Question

Charge of uniform density (80 nC/m3) is distributed throughout a hollow cylindrical region formed by two coaxial cylindrical surfaces of radii 1.0 mm and 3.0 mm. Determine the magnitude of the electric field at a point which is 2.0 mm from the symmetry axis.

Answer 1

Answer: Magnitude of the electric field at a point which is 2.0 mm from the symmetry axis is 18.08 N/C.

Explanation:

Given: Density = 80 $nC/m^{3}$ (1 n = $10^{-9}$ m) = $80 \times 10^{-9} C/m^{2}$

$r_{1}$ = 1.0 mm (1 mm = 0.001 m) = 0.001 m

$r_{2}$ = 3.0 mm = 0.003 m

r = 2.0 mm = 0.002 m (from the symmetry axis)

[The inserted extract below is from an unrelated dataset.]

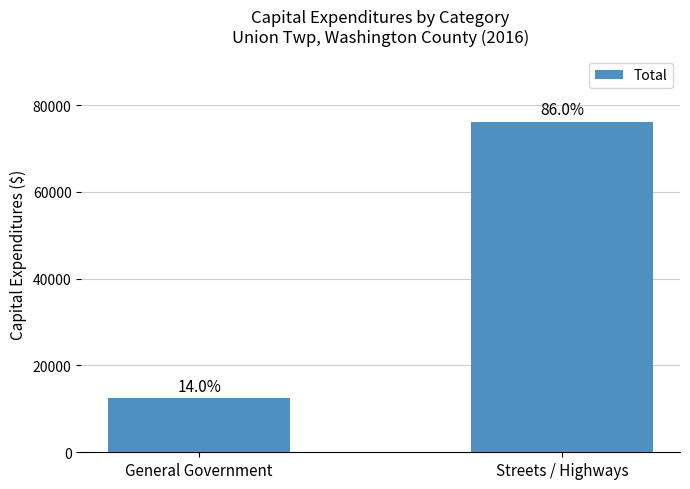

Reading right to left, extract all data points from this chart.

Streets / Highways=76138	General Government=12397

The charge per unit length of the cylinder is calculated as follows.

$\lambda = \rho \pi (r^{2}_{2} - r^{2}_{1})$

Substitute the values into above formula as follows.

$\lambda = \rho \pi (r^{2}_{2} - r^{2}_{1})\\= 80 \times 10^{-9} \times 3.14 \times [(0.003)^{2} - (0.001)^{2}]\\= 2.01 \times 10^{-12} C/m$

Therefore, electric field at r = 0.002 m from the symmetry axis is calculated as follows.

$E = \frac{\lambda}{2 \pi r \epsilon_{o}}$

Substitute the values into above formula as follows.

$E = \frac{\lambda}{2 \pi r \epsilon_{o}}\\= \frac{2.01 \times 10^{-12} C/m}{2 \times 3.14 \times 0.002 m \times 8.85 \times 10^{-12}}\\= 18.08 N/C$

Thus, we can conclude that magnitude of the electric field at a point which is 2.0 mm from the symmetry axis is 18.08 N/C.